▸ Your instructions
For this exercise, copy each line of the records that contains the word "solid".

▸ Information supplied
[Start of Attachment]

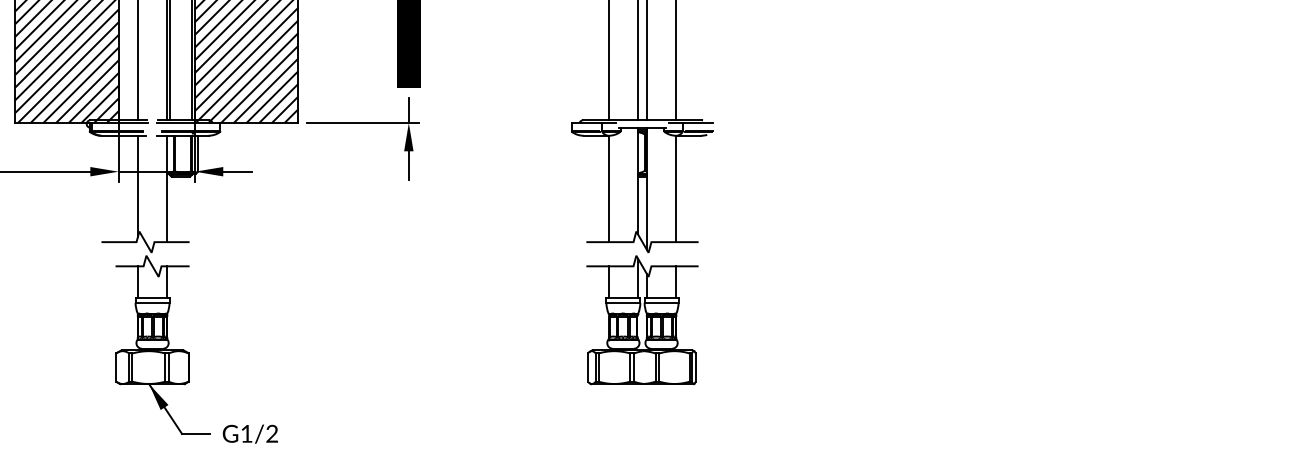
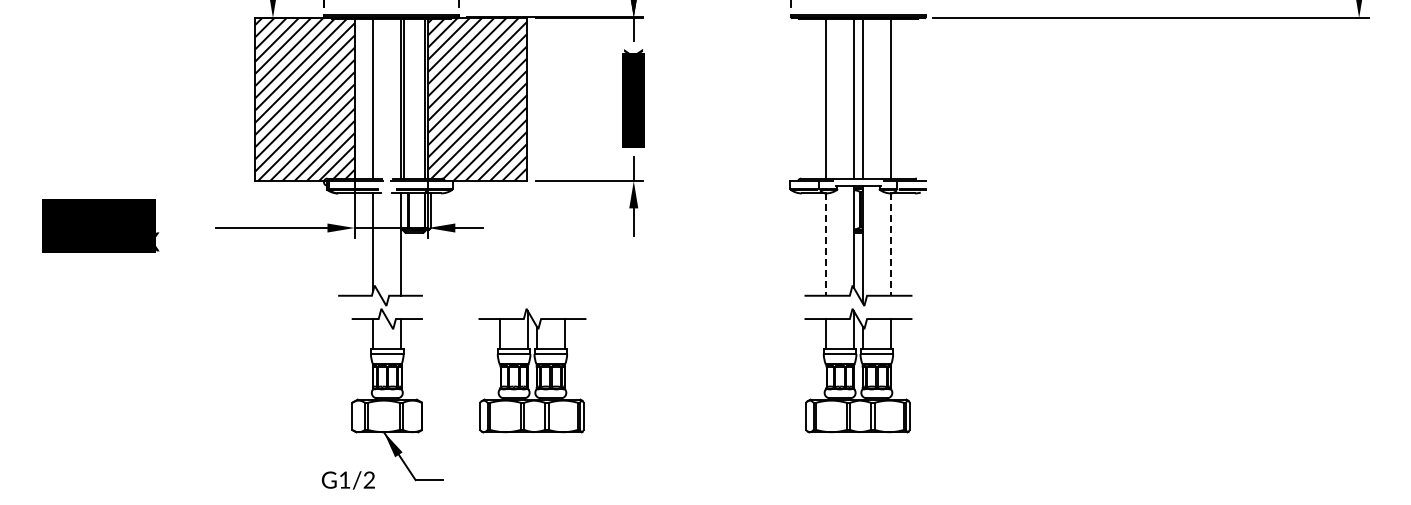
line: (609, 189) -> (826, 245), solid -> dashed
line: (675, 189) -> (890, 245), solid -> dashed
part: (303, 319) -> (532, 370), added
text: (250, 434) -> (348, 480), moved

[End of Attachment]
[Start of Attachment]

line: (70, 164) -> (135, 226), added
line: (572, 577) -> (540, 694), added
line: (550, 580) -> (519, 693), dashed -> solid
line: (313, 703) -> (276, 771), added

[End of Attachment]
[Start of Attachment]

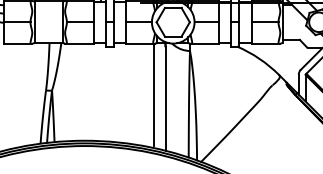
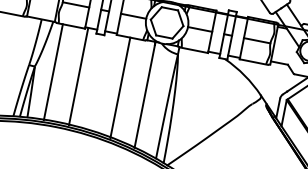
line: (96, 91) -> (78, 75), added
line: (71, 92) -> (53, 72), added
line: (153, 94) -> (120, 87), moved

[End of Attachment]

▸ Task solution
line: (609, 189) -> (826, 245), solid -> dashed
line: (675, 189) -> (890, 245), solid -> dashed
line: (550, 580) -> (519, 693), dashed -> solid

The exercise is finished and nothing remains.